Ouvert en 1981, ce temple de la consommation à l’ancienne (les briquettes marron des aménagements et la déco méga vintage ne trompent pas) de 32 000 m2 de plancher dédiés aux commerces a visiblement fait son temps au moment du tournage, en 2018. Alors que les images cultes des dead malls américains nous avaient déjà habitués aux images impressionnantes de parkings stériles post-apocalyptiques*, Jasper Mall remet de la vie (une vie fragile et dissipée, certes) derrière ces vacances commerciales. Ici, les promenades matinales des seniors se font dans ce labyrinthe aux lumières artificielles plutôt qu’au parc. Encore plus étonnant : un couple de jeunes étudiants continue même de venir en date dans ce shopping center aux allures d’EHPAD.

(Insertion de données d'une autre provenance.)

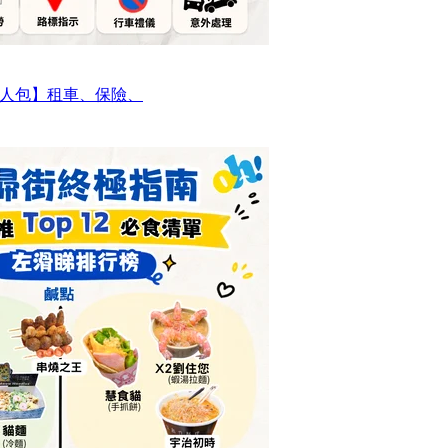
人包】租車、保險、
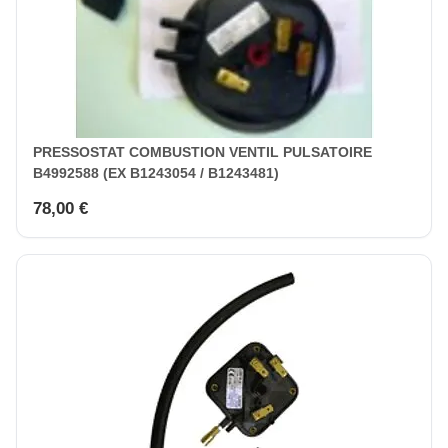
PRESSOSTAT COMBUSTION VENTIL PULSATOIRE
B4992588 (EX B1243054 / B1243481)
78,00 €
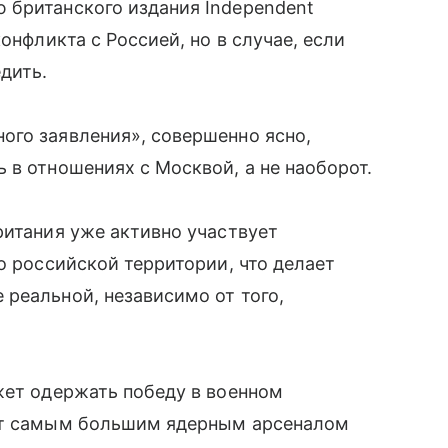
 британского издания Independent
онфликта с Россией, но в случае, если
дить.
ого заявления», совершенно ясно,
 в отношениях с Москвой, а не наоборот.
ритания уже активно участвует
о российской территории, что делает
реальной, независимо от того,
жет одержать победу в военном
ает самым большим ядерным арсеналом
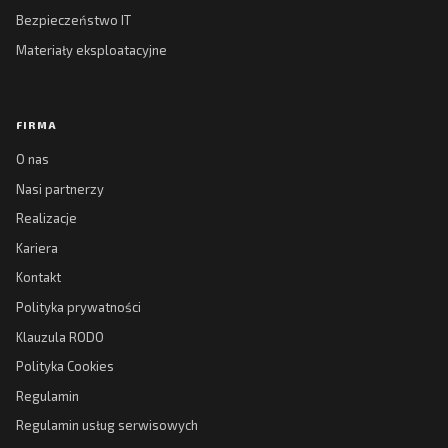
Bezpieczeństwo IT
Materiały eksploatacyjne
FIRMA
O nas
Nasi partnerzy
Realizacje
Kariera
Kontakt
Polityka prywatności
Klauzula RODO
Polityka Cookies
Regulamin
Regulamin usług serwisowych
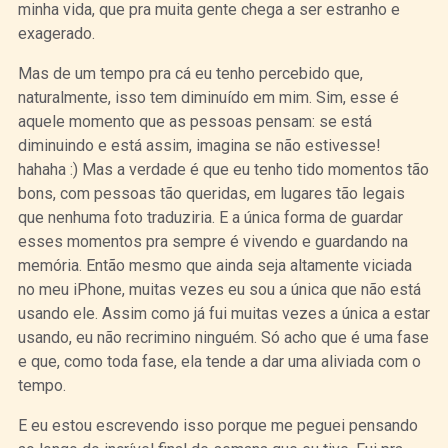
minha vida, que pra muita gente chega a ser estranho e
exagerado.
Mas de um tempo pra cá eu tenho percebido que,
naturalmente, isso tem diminuído em mim. Sim, esse é
aquele momento que as pessoas pensam: se está
diminuindo e está assim, imagina se não estivesse!
hahaha :) Mas a verdade é que eu tenho tido momentos tão
bons, com pessoas tão queridas, em lugares tão legais
que nenhuma foto traduziria. E a única forma de guardar
esses momentos pra sempre é vivendo e guardando na
memória. Então mesmo que ainda seja altamente viciada
no meu iPhone, muitas vezes eu sou a única que não está
usando ele. Assim como já fui muitas vezes a única a estar
usando, eu não recrimino ninguém. Só acho que é uma fase
e que, como toda fase, ela tende a dar uma aliviada com o
tempo.
E eu estou escrevendo isso porque me peguei pensando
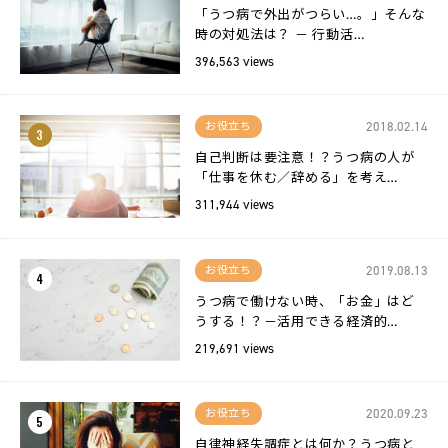
「うつ病で外出がつらい…。」そんな
時の対処法は？ － 行動活…
396,563 views
2018.02.14
お役立ち
3
自己判断は要注意！？うつ病の人が
「仕事を休む／辞める」を考え…
311,944 views
2019.08.13
お役立ち
4
うつ病で働けない時、「お金」はど
うする！？－活用できる経済的…
219,691 views
2020.09.23
お役立ち
5
自律神経失調症とは何か？うつ病と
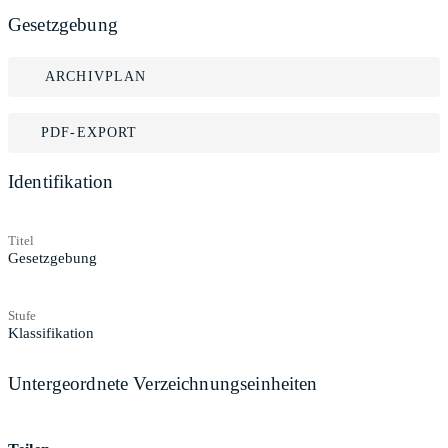
Gesetzgebung
ARCHIVPLAN
PDF-EXPORT
Identifikation
Titel
Gesetzgebung
Stufe
Klassifikation
Untergeordnete Verzeichnungseinheiten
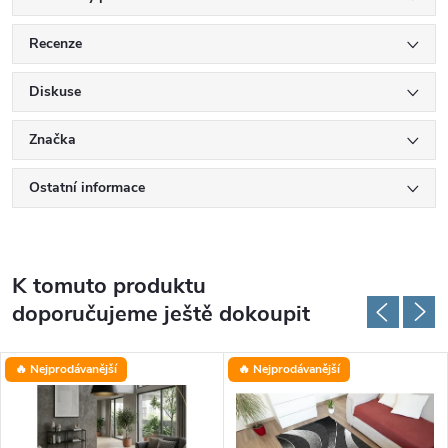
Recenze
Diskuse
Značka
Ostatní informace
K tomuto produktu
doporučujeme ještě dokoupit
🔥 Nejprodávanější
🔥 Nejprodávanější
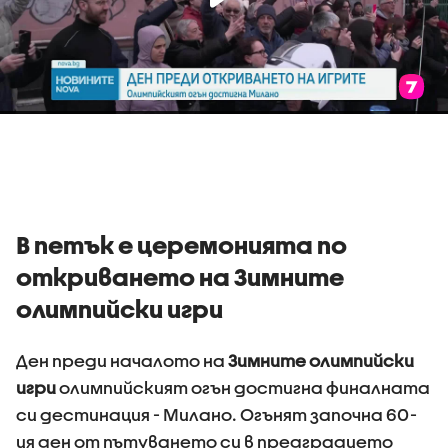
В петък е церемонията по
откриването на Зимните
олимпийски игри
Ден преди началото на
Зимните олимпийски
игри
олимпийският огън достигна финалната
Адмирал Ефтимов за дрона край Кардам: Няма
преднамерени действия срещу България
си дестинация - Милано. Огънят започна 60-
ия ден от пътуването си в предградието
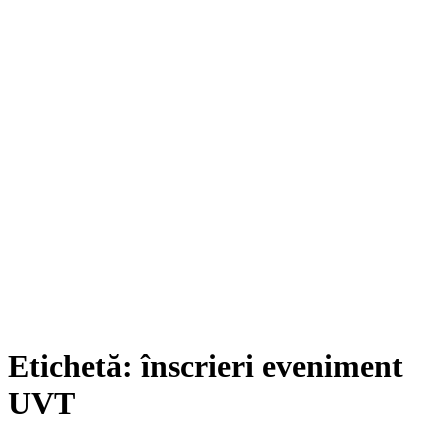
Etichetă:
înscrieri eveniment
UVT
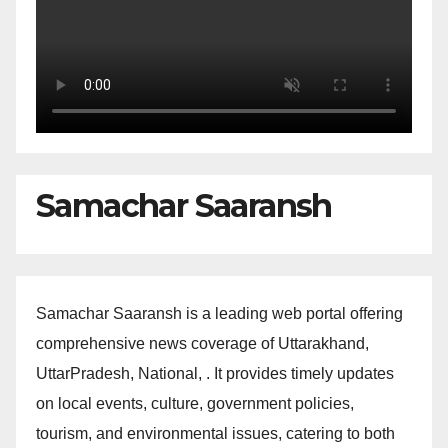
Samachar Saaransh
Samachar Saaransh is a leading web portal offering
comprehensive news coverage of Uttarakhand,
UttarPradesh, National, . It provides timely updates
on local events, culture, government policies,
tourism, and environmental issues, catering to both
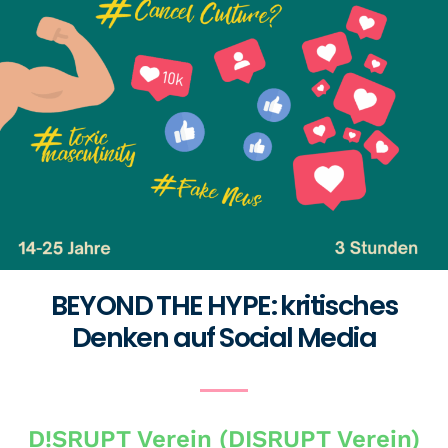
BEYOND THE HYPE: kritisches
Denken auf Social Media
D!SRUPT Verein (DISRUPT Verein)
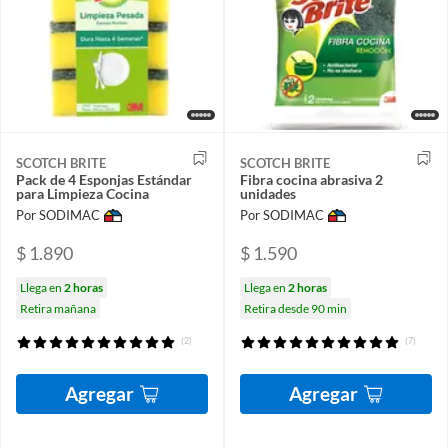
SCOTCH BRITE
SCOTCH BRITE
Pack de 4 Esponjas Estándar
Fibra cocina abrasiva 2
para Limpieza Cocina
unidades
Por SODIMAC
Por SODIMAC
$ 1.890
$ 1.590
Llega en
2 horas
Llega en
2 horas
Retira mañana
Retira desde 90 min
(2)
(7)
Agregar
Agregar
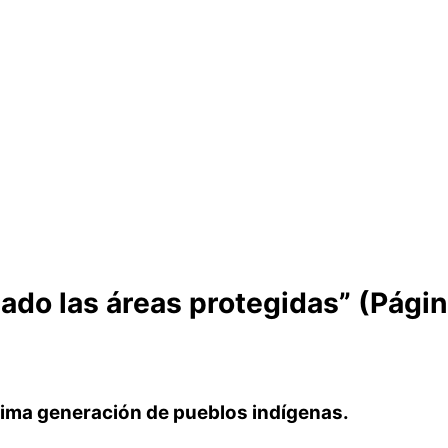
ado las áreas protegidas” (Págin
tima generación de pueblos indígenas.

*Anecdote marrante d’ailleurs : sur la page Wikipédia de la ville de Jasper, on apprend que la ville était avant ça connue pour le show télévisuel « Town of the leaving dead » (2014), une série documentaire suivant le tournage local d’un film de zombies avec les habitants de la ville. Zombies et mall abandonné font toujours bon ménage, n’en déplaise à George Romero.
Le livre à ne pas manquer
-« ‘The Quarantine Atlas’ Maps How 65 Lives Turned Upside Down« , Bloomberg Citylab, 2022
Vous aviez peut-être suivi comme nous, l’initiative lancée courant 2020 par le magazine Bloomberg Citylab sur les cartes mentales de notre quotidien pendant le Covid 19. Après un appel à contributions lancé auprès de leurs lectrices et lecteurs, Bloomberg Citylab a publié une multitude de map réalisées à la main et représentant le quartier, le pâté de maison, la zone de promenade quotidienne autorisée pendant les différents confinements. Ces esquisses de territoires intimes, bouleversés par la panémie et les restrictions gouvernementales, sont fascinantes à regarder et à décrypter, c’est pourquoi Bloomberg Citylab a poursuivi sa démarche avec un très beau bouquin dédié. Dans cet Atlas de la quarantaine, 65 cartes sont compilées, accompagnées des histoires humaines liées à ces tracés de mondes personnalisés. A voir si on attend la traduction française pour craquer.